▸ WHAT IS EXPECTED
Below are entries; work out how many of their lines include the string "Order", and reply with the number only.

Segment Open

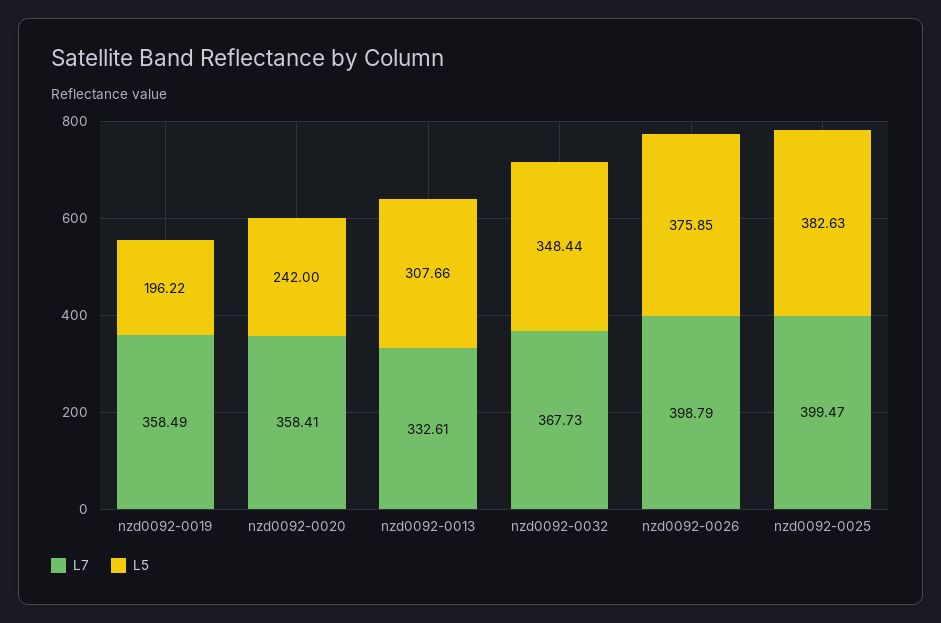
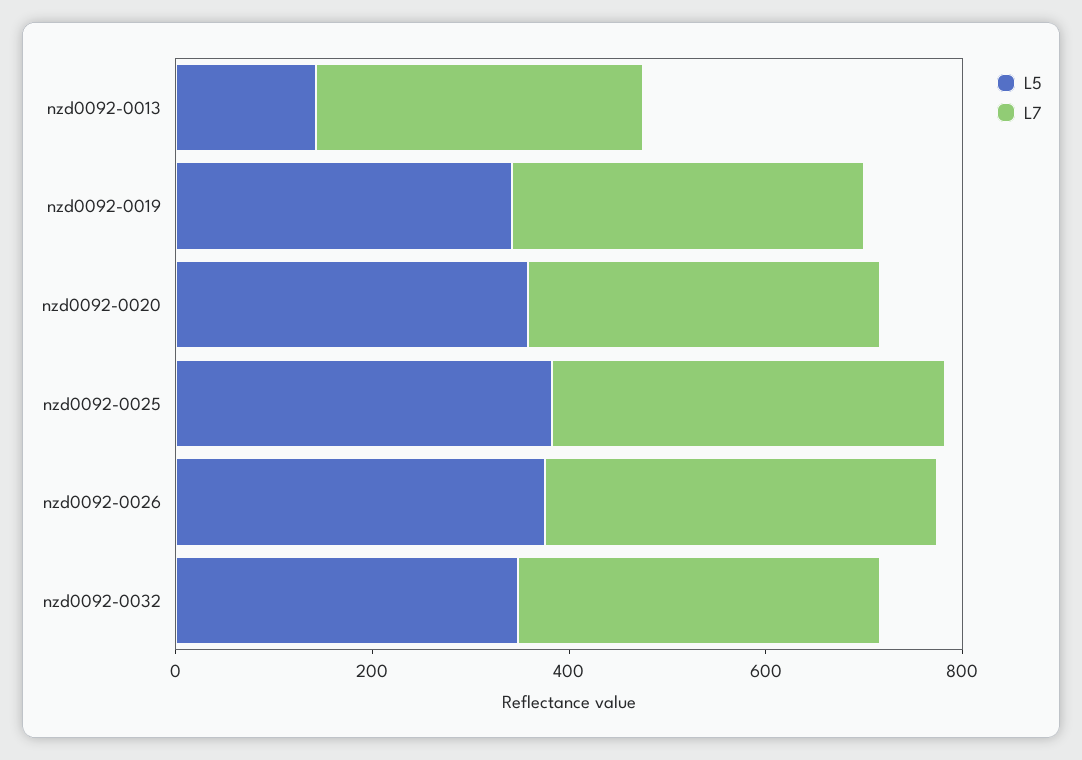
L5, nzd0092-0019: 196.22 -> 350
L5, nzd0092-0020: 242 -> 350
L5, nzd0092-0013: 307.66 -> 150

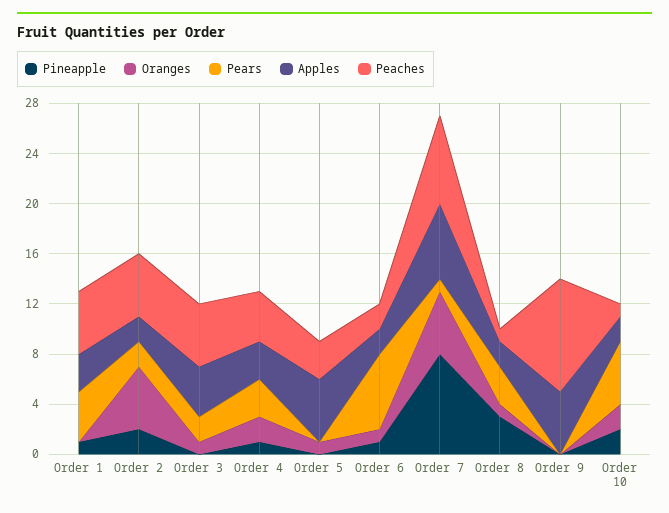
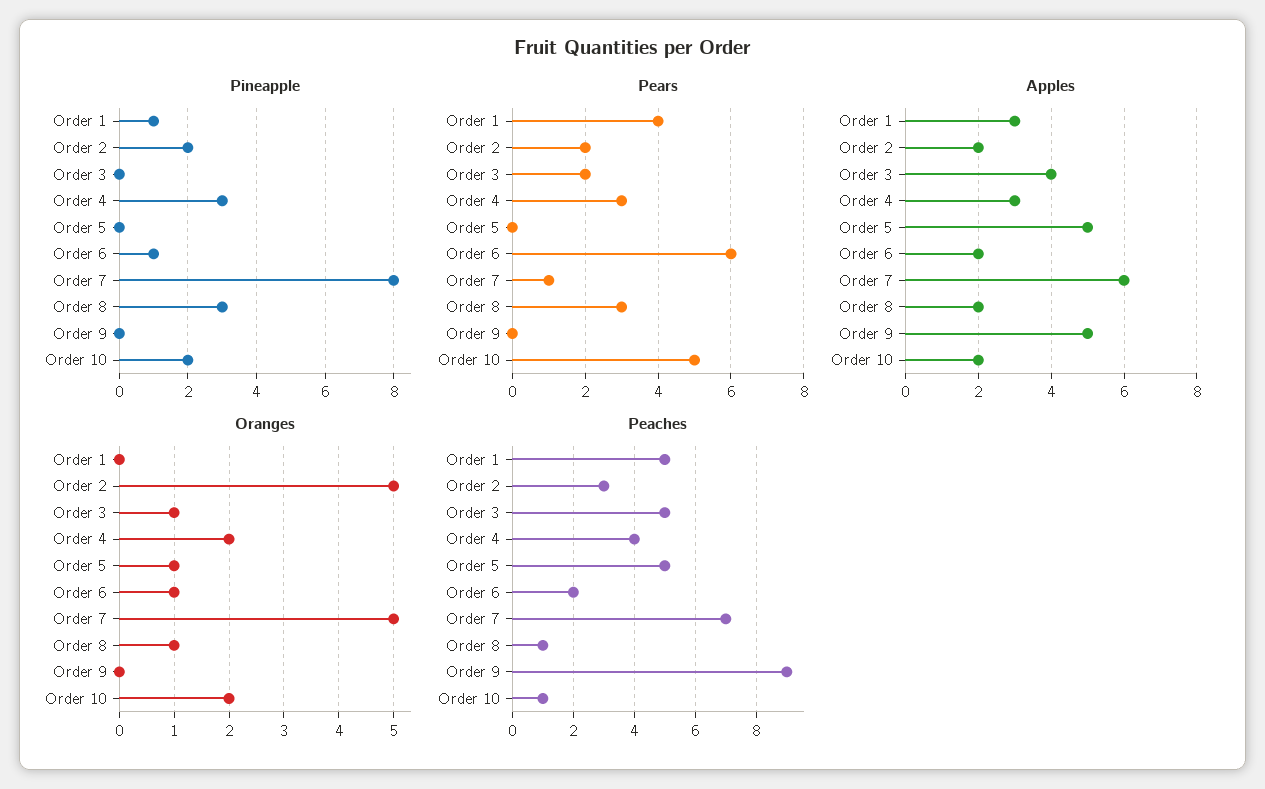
Peaches, Order 2: 5 -> 3
Pineapple, Order 4: 1 -> 3
Peaches, Order 5: 3 -> 5

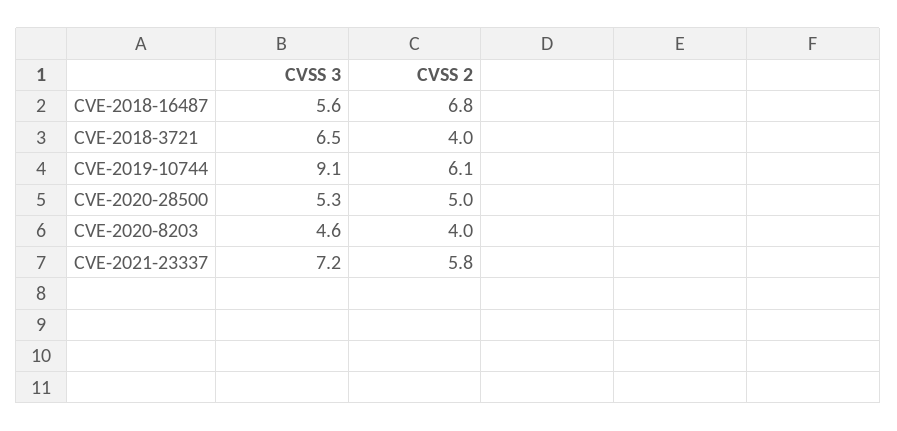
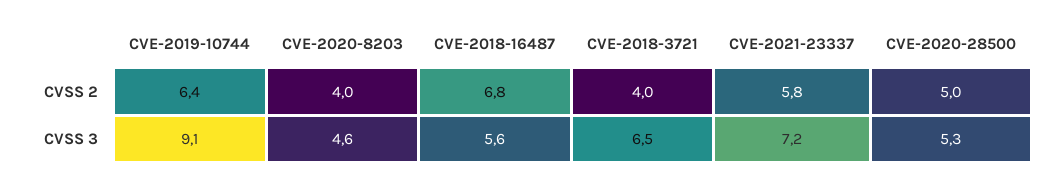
CVSS 2, CVE-2019-10744: 6.1 -> 6.4

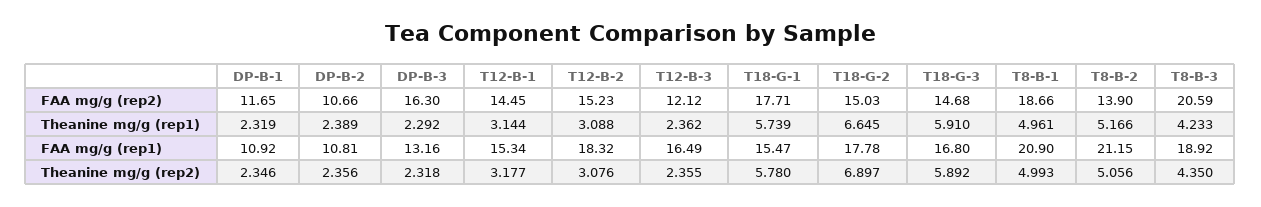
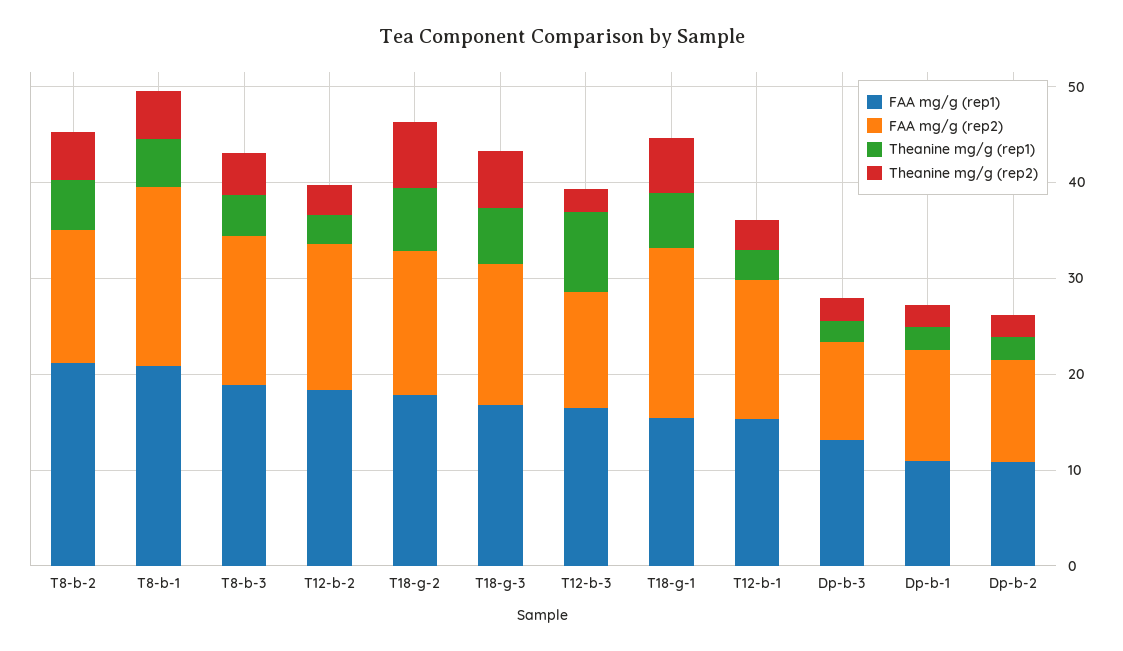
FAA mg/g (rep2), DP-B-3: 16.3 -> 10
FAA mg/g (rep2), T8-B-3: 20.59 -> 16
Theanine mg/g (rep1), T12-B-3: 2.362 -> 8

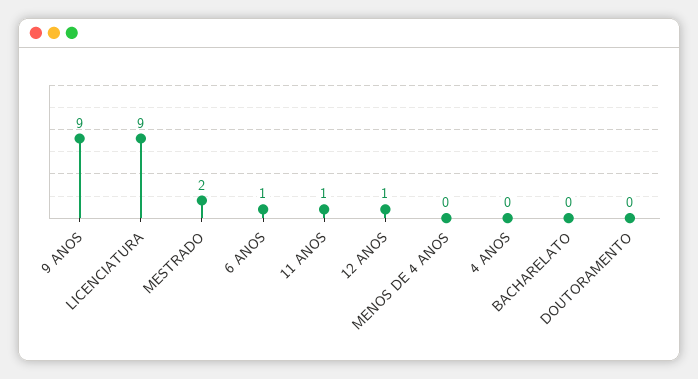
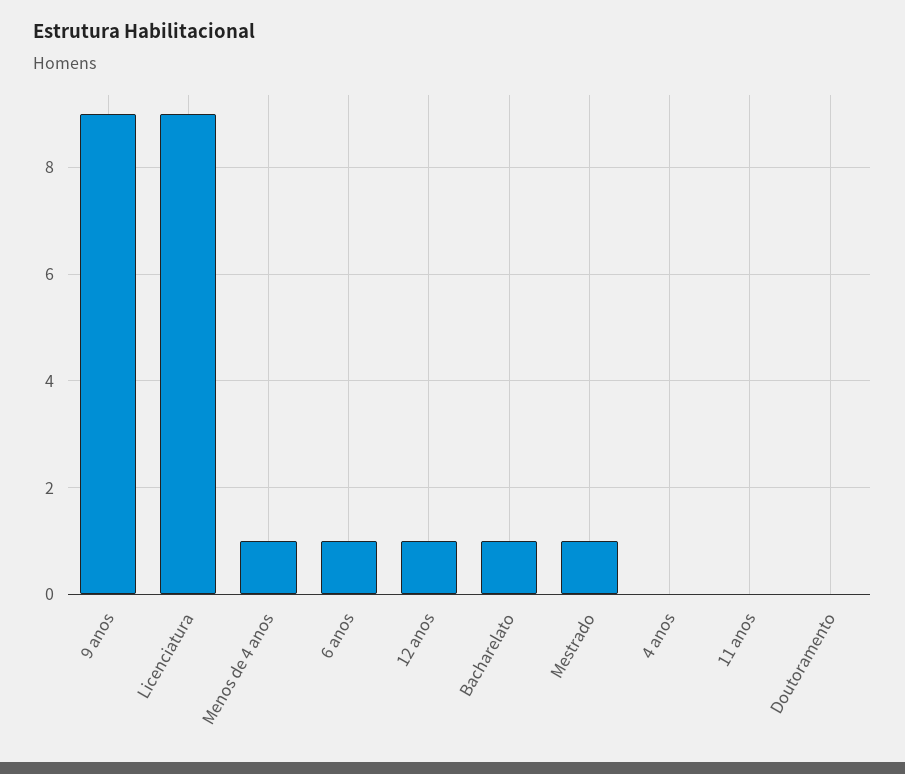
MESTRADO: 2 -> 1
11 ANOS: 1 -> 0
MENOS DE 4 ANOS: 0 -> 1
BACHARELATO: 0 -> 1

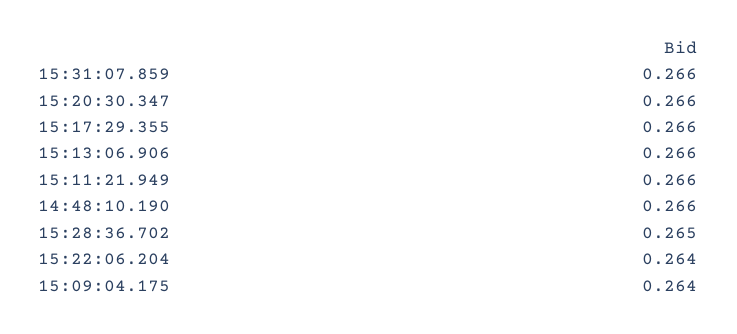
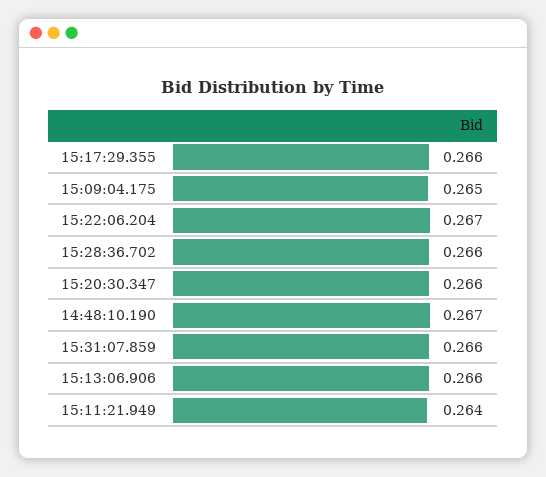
15:11:21.949: 0.266 -> 0.264
14:48:10.190: 0.266 -> 0.267
15:28:36.702: 0.265 -> 0.266
15:22:06.204: 0.264 -> 0.267
15:09:04.175: 0.264 -> 0.265

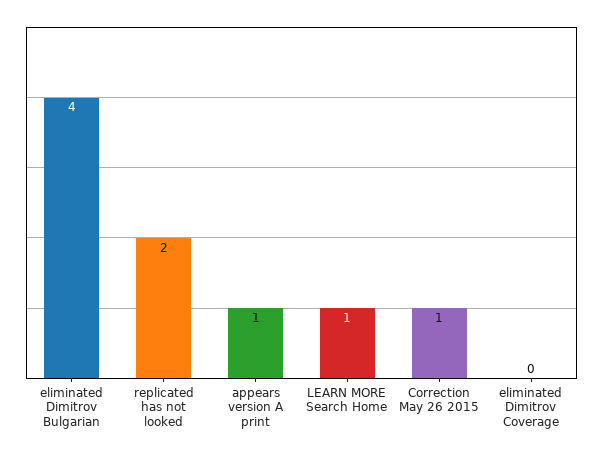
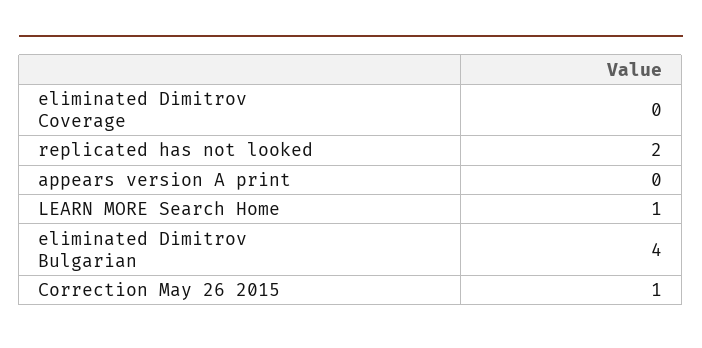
appears version A print: 1 -> 0

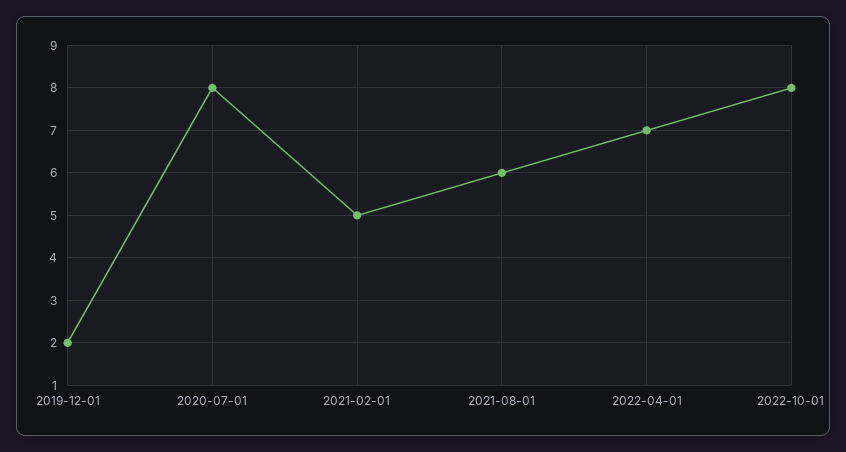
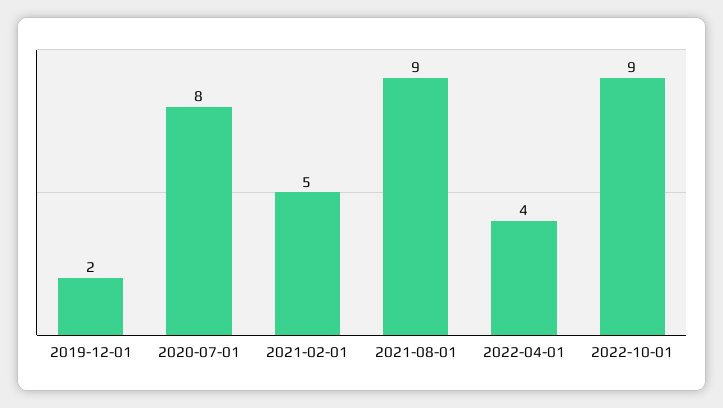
2021-08-01: 6 -> 9
2022-04-01: 7 -> 4
2022-10-01: 8 -> 9

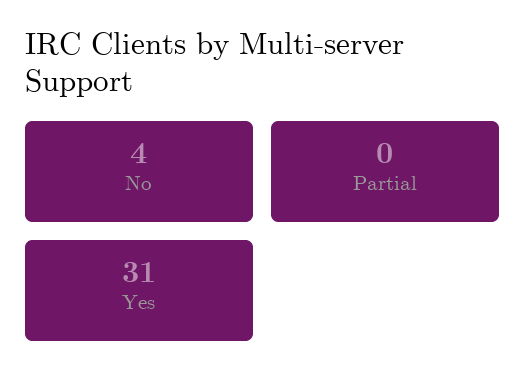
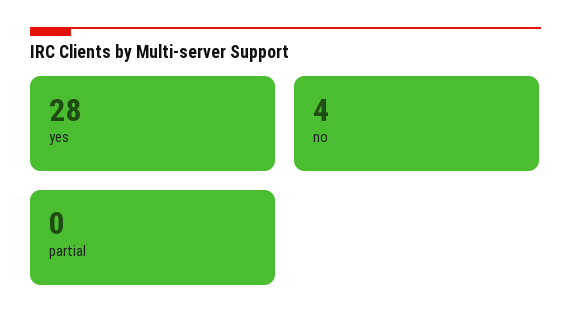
Yes: 31 -> 28

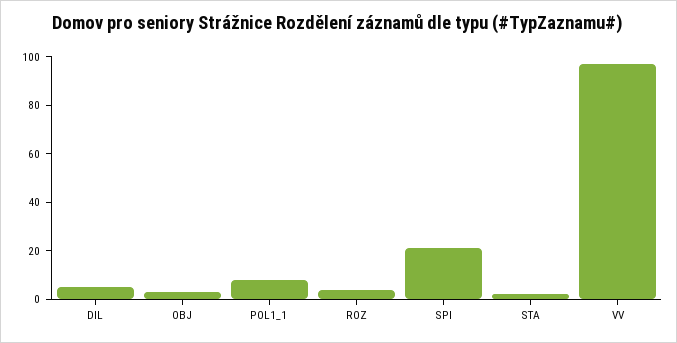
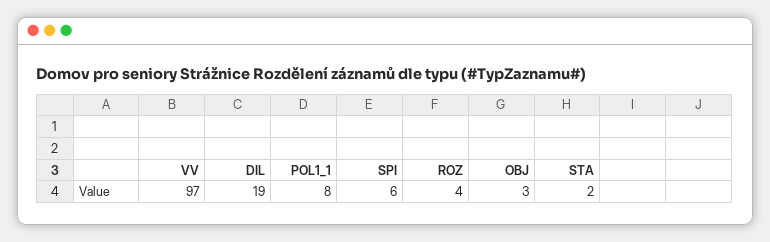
DIL: 5 -> 19
SPI: 20 -> 6

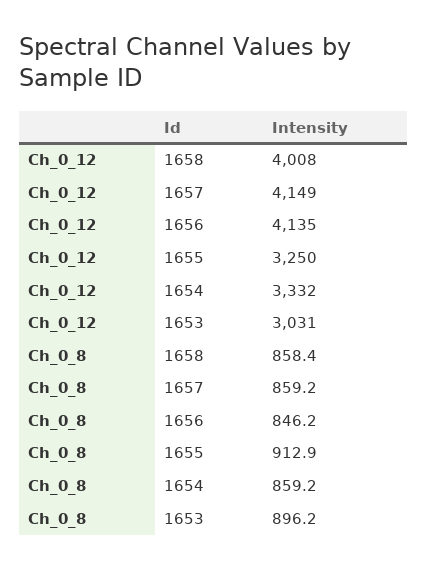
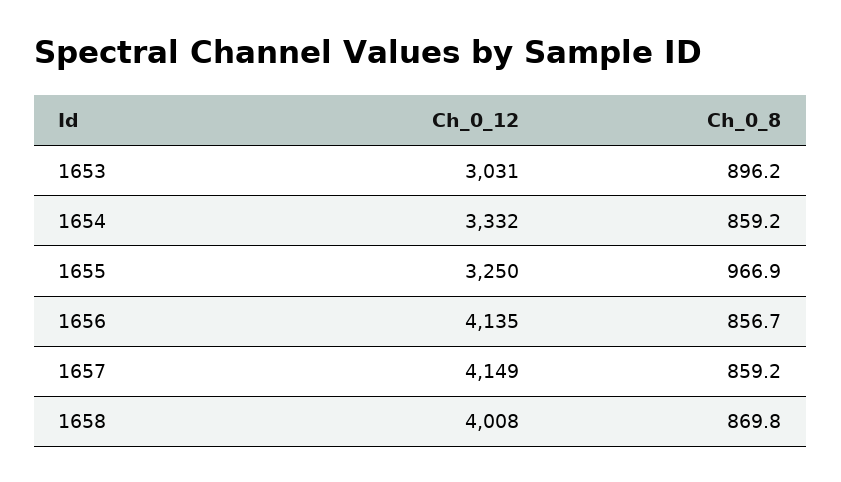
Ch_0_8, 1658: 858.4 -> 869.8
Ch_0_8, 1656: 846.2 -> 856.7
Ch_0_8, 1655: 912.9 -> 966.9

Segment Closed

▸ RESPONSE
3